Working in Simulink, Baker Hughes engineers created an environment model that captured the effects of downhole shocks and vibrations, as well as sensor models that included filters, analog-to-digital converters, and other electrical and mechanical components.

The team then used S-functions to create Simulink blocks of their existing C algorithms. They combined these blocks with the environment and sensor models to run system-level simulations.

Together with other experts at Baker Hughes, the team created test cases to replicate drilling scenarios, and ran simulations in Simulink to test the existing algorithms in these scenarios.

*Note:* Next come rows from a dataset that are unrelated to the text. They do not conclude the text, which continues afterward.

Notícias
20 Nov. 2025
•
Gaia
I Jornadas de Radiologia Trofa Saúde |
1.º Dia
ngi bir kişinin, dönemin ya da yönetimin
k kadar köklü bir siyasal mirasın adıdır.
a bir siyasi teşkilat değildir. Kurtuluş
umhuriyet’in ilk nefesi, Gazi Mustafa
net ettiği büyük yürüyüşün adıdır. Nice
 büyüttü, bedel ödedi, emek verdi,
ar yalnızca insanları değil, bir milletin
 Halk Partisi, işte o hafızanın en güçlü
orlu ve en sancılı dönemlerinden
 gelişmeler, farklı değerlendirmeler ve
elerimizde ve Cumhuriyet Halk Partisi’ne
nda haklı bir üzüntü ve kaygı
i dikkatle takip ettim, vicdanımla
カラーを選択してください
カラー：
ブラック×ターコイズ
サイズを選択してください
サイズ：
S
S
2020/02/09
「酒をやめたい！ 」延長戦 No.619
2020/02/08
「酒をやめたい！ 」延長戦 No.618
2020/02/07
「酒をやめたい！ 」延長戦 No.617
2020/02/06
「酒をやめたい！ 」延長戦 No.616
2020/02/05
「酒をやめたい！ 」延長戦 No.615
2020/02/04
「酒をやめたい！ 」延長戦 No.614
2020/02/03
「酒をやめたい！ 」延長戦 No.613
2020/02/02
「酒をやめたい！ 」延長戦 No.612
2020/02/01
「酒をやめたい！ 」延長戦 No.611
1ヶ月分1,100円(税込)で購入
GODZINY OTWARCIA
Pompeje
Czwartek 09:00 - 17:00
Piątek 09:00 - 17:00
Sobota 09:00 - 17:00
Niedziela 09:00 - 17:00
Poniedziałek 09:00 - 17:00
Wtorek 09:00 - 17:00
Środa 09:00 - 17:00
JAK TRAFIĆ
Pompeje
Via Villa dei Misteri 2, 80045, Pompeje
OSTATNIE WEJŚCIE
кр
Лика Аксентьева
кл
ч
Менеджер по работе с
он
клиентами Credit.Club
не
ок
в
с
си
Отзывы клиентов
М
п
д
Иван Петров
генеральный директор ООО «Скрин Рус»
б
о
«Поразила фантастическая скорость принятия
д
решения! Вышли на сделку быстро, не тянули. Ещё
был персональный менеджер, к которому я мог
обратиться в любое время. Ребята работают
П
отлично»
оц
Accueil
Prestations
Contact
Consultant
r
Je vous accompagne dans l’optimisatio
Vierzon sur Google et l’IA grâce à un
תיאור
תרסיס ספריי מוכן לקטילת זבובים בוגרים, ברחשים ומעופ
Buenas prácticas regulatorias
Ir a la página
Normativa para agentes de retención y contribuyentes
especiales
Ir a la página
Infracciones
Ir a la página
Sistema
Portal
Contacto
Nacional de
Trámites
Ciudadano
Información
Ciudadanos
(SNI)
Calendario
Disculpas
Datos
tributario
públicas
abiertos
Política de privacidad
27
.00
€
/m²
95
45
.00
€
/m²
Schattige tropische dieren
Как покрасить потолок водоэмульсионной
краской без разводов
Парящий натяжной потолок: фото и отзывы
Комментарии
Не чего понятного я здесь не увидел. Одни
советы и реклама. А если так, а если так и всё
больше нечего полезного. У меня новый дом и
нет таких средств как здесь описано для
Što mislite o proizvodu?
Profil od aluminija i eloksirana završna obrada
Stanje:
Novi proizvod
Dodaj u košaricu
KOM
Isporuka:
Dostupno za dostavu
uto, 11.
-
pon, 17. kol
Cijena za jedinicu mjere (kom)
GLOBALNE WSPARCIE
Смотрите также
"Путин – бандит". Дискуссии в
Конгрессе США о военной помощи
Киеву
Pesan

The team used the result of the simulations to debug and improve their existing C algorithms and to guide improvements to the hardware design, including the analog filters.

To conduct hardware-in-the-loop (HIL) tests, the team generated code from the environment and sensor models using Embedded Coder® and deployed it to a real-time processor. This setup enabled the team to run tests of their entire system—including algorithms, sensors, and environment—in the lab for the first time.

Analysis of simulation and HIL results revealed opportunities for algorithm improvements, which the team implemented by redesigning and improving the original C algorithm in Simulink. During this phase, the team developed Simulink unit tests for each function in the new design. These tests were run continually throughout development.

They used Simulink Check™ and Simulink Coverage™ to check compliance with MathWorks Automotive Advisory Board (MAAB) modeling standards and measure model coverage of their test cases.

Using Embedded Coder they generated the algorithmic part of the system code from the Simulink algorithm model for their production floating-point processor. This accounts for approximately half of the code for the complete system.

The group shared their system model with other engineering teams within Baker Hughes, enabling those teams to run system-level tests on their own projects.

Results

  • Expensive field tests minimized. “A single field test can cost more than $100,000, and even at that cost does not replicate the complex scenarios our customers encounter,” says Hoehn. “Simulations and HIL tests with Model-Based Design enabled us to simulate realistic conditions and conduct fewer field tests.”

  • Future development effort halved. “The model libraries and frameworks we developed with Simulink and Embedded Coder for HIL testing are already used by other Baker Hughes teams,” Hoehn says. “On future projects we expect that this reuse will reduce the resources required for the development of algorithmic systems by 50%.”

  • Firmware quality improved. “We have seen a significant improvement in the quality of the firmware we developed with Model-Based Design, leading to increased reliability and reusability,” says Hoehn. Baker Hughes system architect Ingolf Wassermann adds, “We now have a consistent HIL test setup that we can use to measure our progress in quality improvement, and that has improved our entire development process.”